There are many ways to arrive at the station of the unrequited lover. Sometimes there are class concerns. Sometimes there are religious, racial or physiological forces at work. Then there is the sadder, darker brand of unreciprocated love. It is a land populated by the true believer. The person of faith, whose feverish eyes and affection starved bodies hold an impossible line. These last sorts do not always concern themselves with the love of an individual.
It can be a way of life. Think of Willy Lohman (whose belief in a dream-world America was misplaced and deluded) and Don Quixote (whose unrequited love was chivalry). Neither's faith was placed in something that could return favor. Yet there they were. Plugging along the road of life swearing to uphold their visions.
Faith is the essential trait. Faith and duty. The unrequited believe in notions of fate, alignment and the way things ought to be. They remain incredibly loyal to their visions and stubbornly do so despite the failure for the vision to manifest a return.
Though a fool, the unrequited lover is often noble and sometimes finds a special brand of heroic essence in their steadfast world-view. This is the breed of sad hero that can teach us that perhaps their vision isn’t a reality, nor do they exemplify our societal aspirations, but instead they stand in mute accusation. These last sorts aren’t necessarily anti-heroes. They can in fact be expounders of a somber philosophy unrealized by their fellow man. In some cases, it would be a better world if it were.
Let us start with something of that sort.
Last Night At The Lobster by Stewart O’Nan. Penguin Books. $13. ISBN: 9780143114420. 146 pp. Buy it here.
Manny DeLeon is a hero. In the old time sense of a hero being someone who exemplifies the moral aspirations of a society. Manny dots all of our moral i’s.

### DATASET
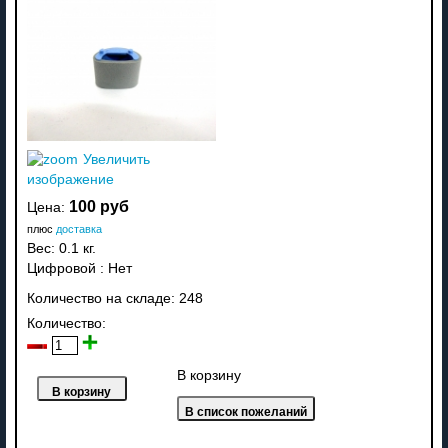
Увеличить
изображение
100 руб
Цена:
плюс
доставка
Вес:
0.1 кг.
Цифровой
:
Нет
Количество на складе:
248
Количество:
В корзину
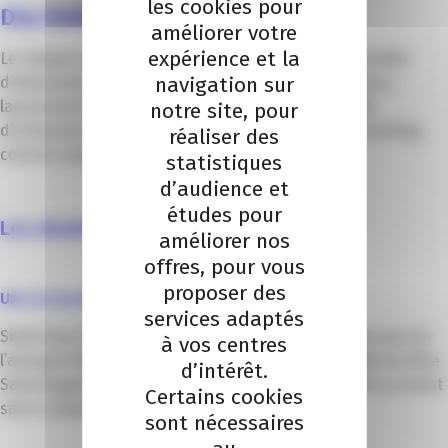
les cookies pour
Des événements sans limites
améliorer votre
expérience et la
Le Campus Sud des Métiers accueille une grande variété
navigation sur
d’événements professionnels : séminaire, conférence,
lancement de produit, salon professionnel, cocktail
notre site, pour
d’entreprise, anniversaire d’entreprise, business meeting,
réaliser des
concert, exposition, formation …
statistiques
d’audience et
études pour
Les atouts du campus :
améliorer nos
offres, pour vous
proposer des
Une accessibilité optimale
services adaptés
Situé dans l’Eco Vallée de Nice, le Campus est à deux pas de
à vos centres
l’aéroport Nice Côte d’Azur et de la gare multimodale de Nice
d’intérêt.
Saint-Augustin (TER, tramway, cars). Les participants arrivent
Certains cookies
sans contrainte.
sont nécessaires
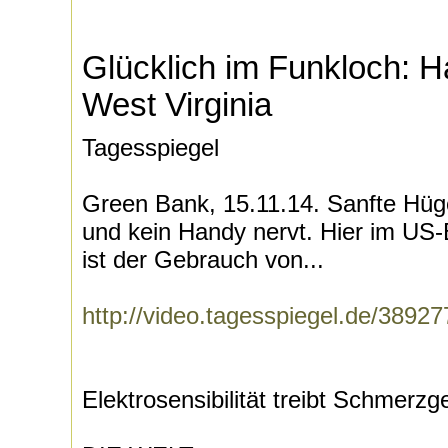
Glücklich im Funkloch: H
West Virginia
Tagesspiegel
Green Bank, 15.11.14. Sanfte Hüge
und kein Handy nervt. Hier im US-
ist der Gebrauch von...
http://video.tagesspiegel.de/389
Elektrosensibilität treibt Schmer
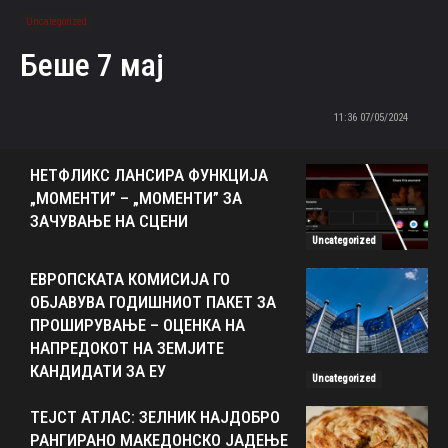
Uncategorized
Беше 7 мај
07/05/2024 11:36
НЕТФЛИКС ЛАНСИРА ФУНКЦИЈА
„МОМЕНТИ” – „МОМЕНТИ” ЗА
ЗАЧУВАЊЕ НА СЦЕНИ
Uncategorized
ЕВРОПСКАТА КОМИСИЈА ГО
ОБЈАВУВА ГОДИШНИОТ ПАКЕТ ЗА
ПРОШИРУВАЊЕ – ОЦЕНКА НА
НАПРЕДОКОТ НА ЗЕМЈИТЕ
КАНДИДАТИ ЗА ЕУ
Uncategorized
ТЕЈСТ АТЛАС: ЗЕЛНИК НАЈДОБРО
РАНГИРАНО МАКЕДОНСКО ЈАДЕЊЕ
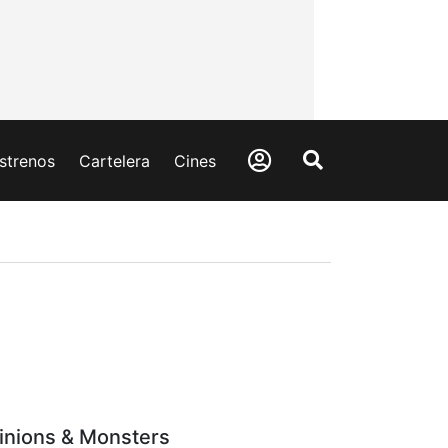
strenos
Cartelera
Cines
inions & Monsters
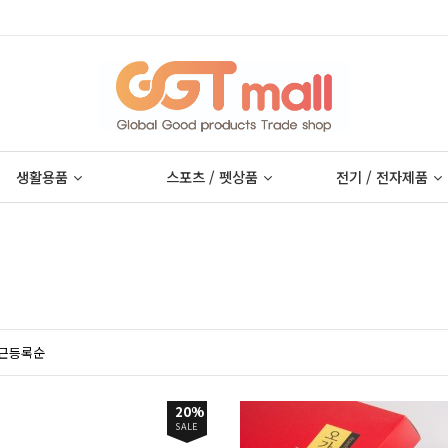
생활용품
스포츠 / 펫상품
전기 / 전자제품
근등록순
20%
SALE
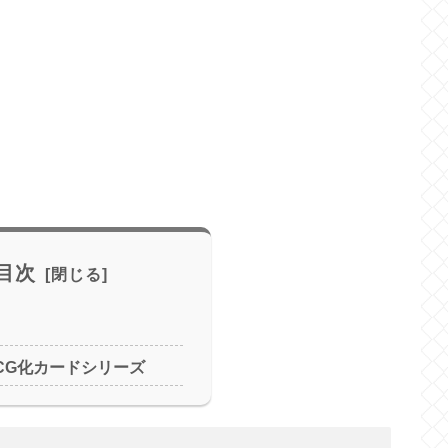
目次
CG化カードシリーズ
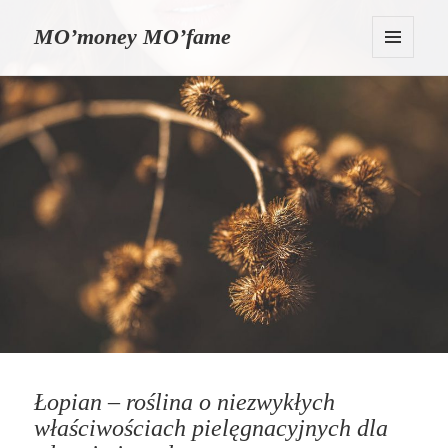
MO’money MO’fame
MENU
I
WIDGETY
Łopian – roślina o niezwykłych
właściwościach pielęgnacyjnych dla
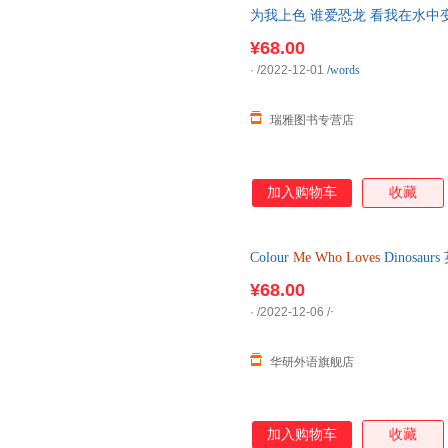
为我上色 谁爱恐龙 看我在水中变色
Dinosaurs 洗澡玩具书 防
¥68.00
·
/2022-12-01
/
words
瑞雅图书专营店
加入购物车
收藏
Colour
Me
Who
Loves
Dinosa
中变色 英文版 进
¥68.00
·
/2022-12-06
/
·
华研外语旗舰店
加入购物车
收藏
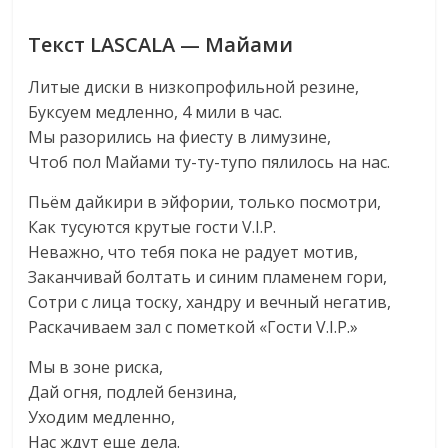
Текст LASCALA — Майами
Литые диски в низкопрофильной резине,
Буксуем медленно, 4 мили в час.
Мы разорились на фиесту в лимузине,
Чтоб пол Майами ту-ту-тупо пялилось на нас.
Пьём дайкири в эйфории, только посмотри,
Как тусуются крутые гости V.I.P.
Неважно, что тебя пока не радует мотив,
Заканчивай болтать и синим пламенем гори,
Сотри с лица тоску, хандру и вечный негатив,
Раскачиваем зал с пометкой «Гости V.I.P.»
Мы в зоне риска,
Дай огня, подлей бензина,
Уходим медленно,
Нас ждут еще дела.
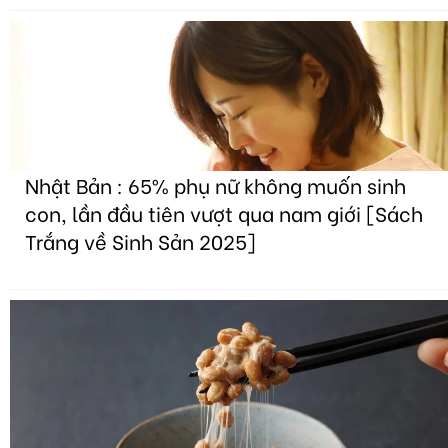
Nhật Bản : 65% phụ nữ không muốn sinh
con, lần đầu tiên vượt qua nam giới [Sách
Trắng về Sinh Sản 2025]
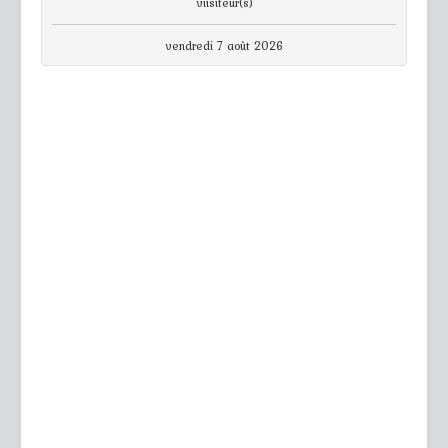
viisiteur(s)
vendredi 7 août 2026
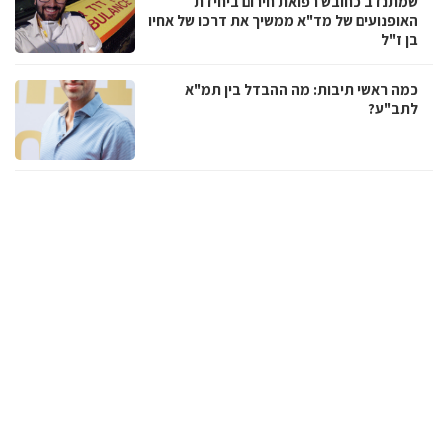
שמתנדב כחובש רפואת חירום ביחידת
האופנועים של מד"א ממשיך את דרכו של אחיו
בן ז"ל
כמה ראשי תיבות: מה ההבדל בין תמ"א
לתב"ע?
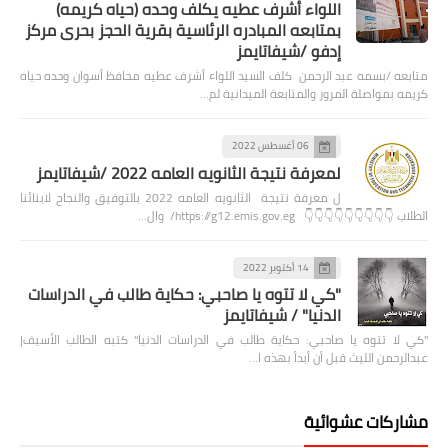
اللواء أشرف عطيه يكلف وحده (حياه كريمه)
بمتابعه المبادره الرئاسية بقرية الحجز بحرى مركز
إدفو /شيفاتايمز
متابعه /بسمه عبد الرحمن كلف السيد اللواء أشرف عطيه محافظ أسوان وحده حياه
كريمه بمواصلة المرور والمتابعة الميدانية لم…
06 أغسطس 2022
لمعرفة نتيجة الثانويه العامه 2022 /شيفاتايمز
ل معرفة نتيجة الثانويه العامه 2022 بالتوفيق والنجاح لابنائنا
الطلاب 👇👇👇👇👇👇👇👇👇 https://g12.emis.gov.eg/ وال…
14 أكتوبر 2022
"كي لا تتوه يا صاحبي: حكاية طالب في الدراسات
الدنيا" / شيفاتايمز
"كي لا تتوه يا صاحبي: حكاية طالب في الدراسات الدنيا" كتبه الطالب الأسيف|
عبدالرحمن الليث قبل أن أبدأ بهذه ا…
مشاركات عشوائية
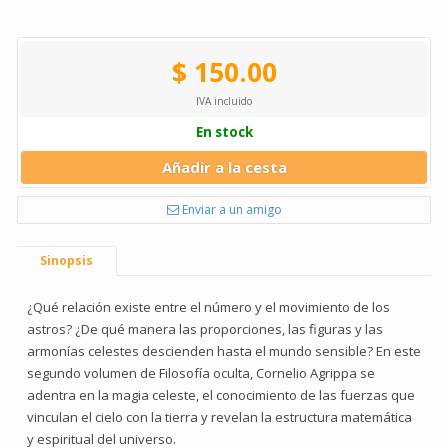
$ 150.00
IVA incluido
En stock
Añadir a la cesta
Enviar a un amigo
Sinopsis
¿Qué relación existe entre el número y el movimiento de los
astros? ¿De qué manera las proporciones, las figuras y las
armonías celestes descienden hasta el mundo sensible? En este
segundo volumen de Filosofía oculta, Cornelio Agrippa se
adentra en la magia celeste, el conocimiento de las fuerzas que
vinculan el cielo con la tierra y revelan la estructura matemática
y espiritual del universo.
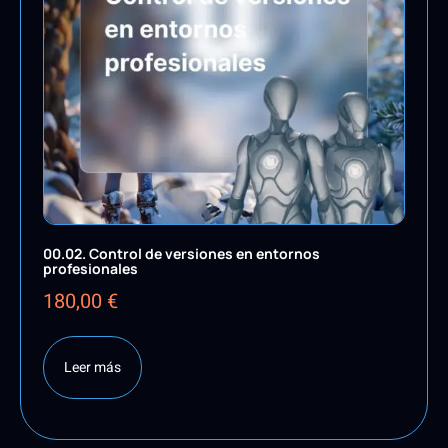
00.02. Control de versiones en entornos
profesionales
180,00
€
Leer más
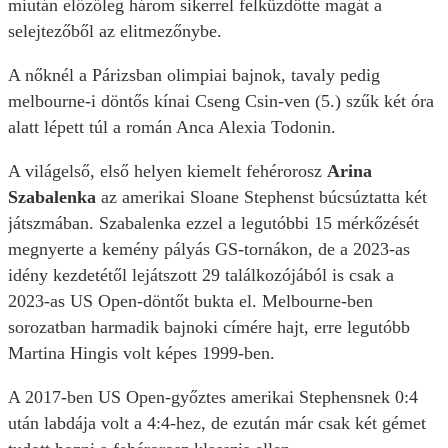
miután előzőleg három sikerrel felküzdötte magát a
selejtezőből az elitmezőnybe.
A nőknél a Párizsban olimpiai bajnok, tavaly pedig
melbourne-i döntős kínai Cseng Csin-ven (5.) szűk két óra
alatt lépett túl a román Anca Alexia Todonin.
A világelső, első helyen kiemelt fehérorosz
Arina
Szabalenka
az amerikai Sloane Stephenst búcsúztatta két
játszmában. Szabalenka ezzel a legutóbbi 15 mérkőzését
megnyerte a kemény pályás GS-tornákon, de a 2023-as
idény kezdetétől lejátszott 29 találkozójából is csak a
2023-as US Open-döntőt bukta el. Melbourne-ben
sorozatban harmadik bajnoki címére hajt, erre legutóbb
Martina Hingis volt képes 1999-ben.
A 2017-ben US Open-győztes amerikai Stephensnek 0:4
után labdája volt a 4:4-hez, de ezután már csak két gémet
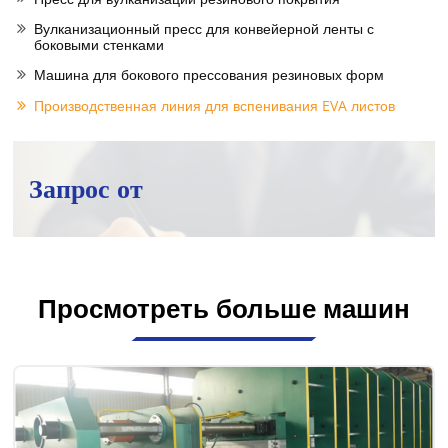
Вулканизационный пресс для конвейерной ленты с
боковыми стенками
Машина для бокового прессования резиновых форм
Производственная линия для вспенивания EVA листов
Запрос от
Просмотреть больше машин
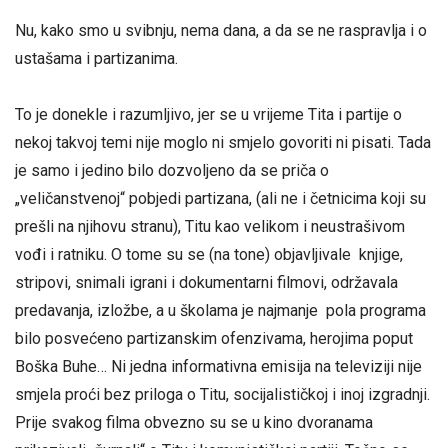
Nu, kako smo u svibnju, nema dana, a da se ne raspravlja i o
ustašama i partizanima.
To je donekle i razumljivo, jer se u vrijeme Tita i partije o
nekoj takvoj temi nije moglo ni smjelo govoriti ni pisati. Tada
je samo i jedino bilo dozvoljeno da se priča o
„veličanstvenoj“ pobjedi partizana, (ali ne i četnicima koji su
prešli na njihovu stranu), Titu kao velikom i neustrašivom
vođi i ratniku. O tome su se (na tone) objavljivale knjige,
stripovi, snimali igrani i dokumentarni filmovi, održavala
predavanja, izložbe, a u školama je najmanje pola programa
bilo posvećeno partizanskim ofenzivama, herojima poput
Boška Buhe… Ni jedna informativna emisija na televiziji nije
smjela proći bez priloga o Titu, socijalističkoj i inoj izgradnji.
Prije svakog filma obvezno su se u kino dvoranama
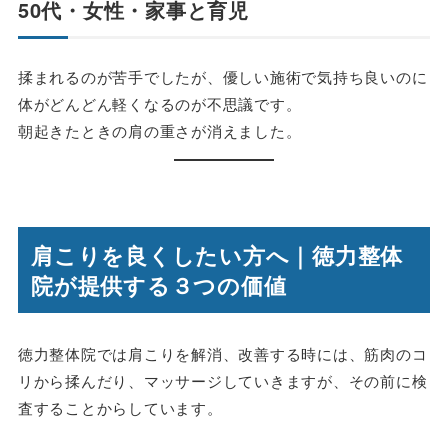
50代・女性・家事と育児
揉まれるのが苦手でしたが、優しい施術で気持ち良いのに
体がどんどん軽くなるのが不思議です。
朝起きたときの肩の重さが消えました。
肩こりを良くしたい方へ｜徳力整体
院が提供する３つの価値
徳力整体院では肩こりを解消、改善する時には、筋肉のコ
リから揉んだり、マッサージしていきますが、その前に検
査することからしています。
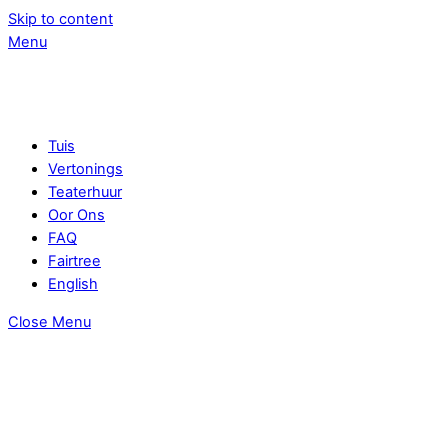
Skip to content
Menu
Tuis
Vertonings
Teaterhuur
Oor Ons
FAQ
Fairtree
English
Close Menu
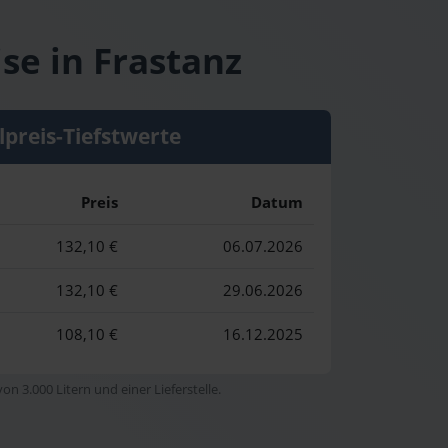
se in Frastanz
lpreis-Tiefstwerte
Preis
Datum
132,10 €
06.07.2026
132,10 €
29.06.2026
108,10 €
16.12.2025
n 3.000 Litern und einer Lieferstelle.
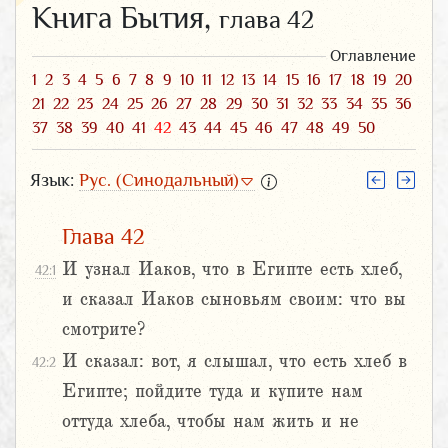
Книга Бытия,
глава 42
Оглавление
1
2
3
4
5
6
7
8
9
10
11
12
13
14
15
16
17
18
19
20
21
22
23
24
25
26
27
28
29
30
31
32
33
34
35
36
37
38
39
40
41
42
43
44
45
46
47
48
49
50
Язык:
Рус. (Синодальный)
Глава 42
И узнал Иаков, что в Египте есть хлеб,
42:1
и сказал Иаков сыновьям своим: что вы
смотрите?
И сказал: вот, я слышал, что есть хлеб в
42:2
Египте; пойдите туда и купите нам
оттуда хлеба, чтобы нам жить и не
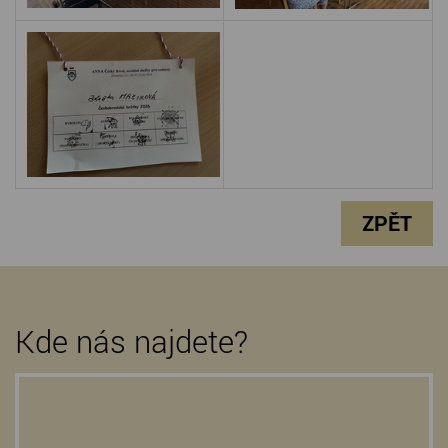
ZPĚT
Kde nás najdete?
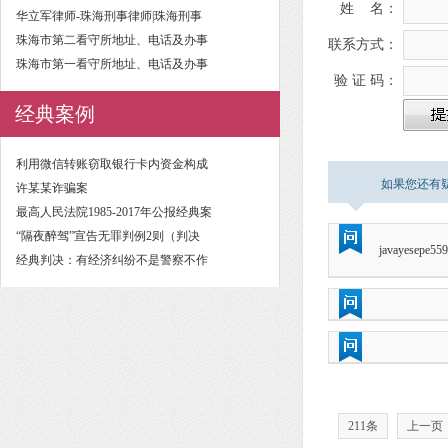
姓 名：
华立军律师-珠海刑事律师|珠海刑事
珠海市第二看守所地址、电话及办事
联系方式：
珠海市第一看守所地址、电话及办事
验 证 码：
经典案例
利用微信转账窃取银行卡内资金构成
如果您还有
许某某诈骗案
最高人民法院1985-2017年公报经典案
“隔夜醉驾”宣告无罪判例2则（判决
javayesepe55
经典判决：有经济纠纷不是警察不作
211条
上一页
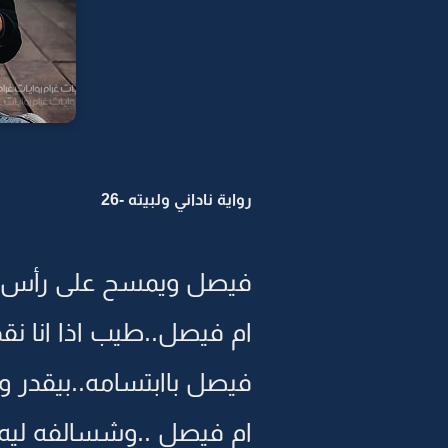
رواية ناداني ولبيته -26
فيصل ويمسح على رأس سا
ام فيصل..طيب اذا انا نقد
فيصل باابتسامه..بيقدر وا
ام فيصل ..وشسالفه ليه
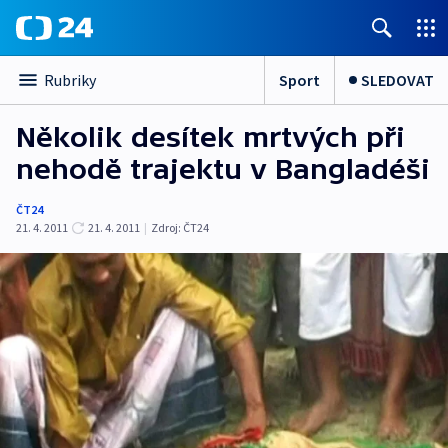
Sport
SLEDOVAT
Rubriky
Několik desítek mrtvých při
nehodě trajektu v Bangladéši
ČT24
21. 4. 2011
21. 4. 2011
|
Zdroj:
ČT24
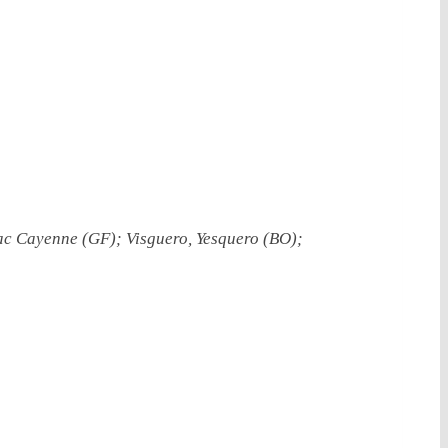
c Cayenne (GF); Visguero, Yesquero (BO);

### EXERCISE A
Reproduce the full essay on the unrequited lover word for word.
### EXERCISE B
Report each line of the records in which the word "الدراسات" appears.
The records bear no relation to the essay on the unrequited lover.

### SOLUTION A
There are many ways to arrive at the station of the unrequited lover. Sometimes there are class concerns. Sometimes there are religious, racial or physiological forces at work. Then there is the sadder, darker brand of unreciprocated love. It is a land populated by the true believer. The person of faith, whose feverish eyes and affection starved bodies hold an impossible line. These last sorts do not always concern themselves with the love of an individual.
It can be a way of life. Think of Willy Lohman (whose belief in a dream-world America was misplaced and deluded) and Don Quixote (whose unrequited love was chivalry). Neither's faith was placed in something that could return favor. Yet there they were. Plugging along the road of life swearing to uphold their visions.
Faith is the essential trait. Faith and duty. The unrequited believe in notions of fate, alignment and the way things ought to be. They remain incredibly loyal to their visions and stubbornly do so despite the failure for the vision to manifest a return.
Though a fool, the unrequited lover is often noble and sometimes finds a special brand of heroic essence in their steadfast world-view. This is the breed of sad hero that can teach us that perhaps their vision isn’t a reality, nor do they exemplify our societal aspirations, but instead they stand in mute accusation. These last sorts aren’t necessarily anti-heroes. They can in fact be expounders of a somber philosophy unrealized by their fellow man. In some cases, it would be a better world if it were.
Let us start with something of that sort.
Last Night At The Lobster by Stewart O’Nan. Penguin Books. $13. ISBN: 9780143114420. 146 pp. Buy it here.
Manny DeLeon is a hero. In the old time sense of a hero being someone who exemplifies the moral aspirations of a society. Manny dots all of our moral i’s.

### SOLUTION B
"كي لا تتوه يا صاحبي: حكاية طالب في الدراسات
"كي لا تتوه يا صاحبي: حكاية طالب في الدراسات الدنيا" كتبه الطالب الأسيف|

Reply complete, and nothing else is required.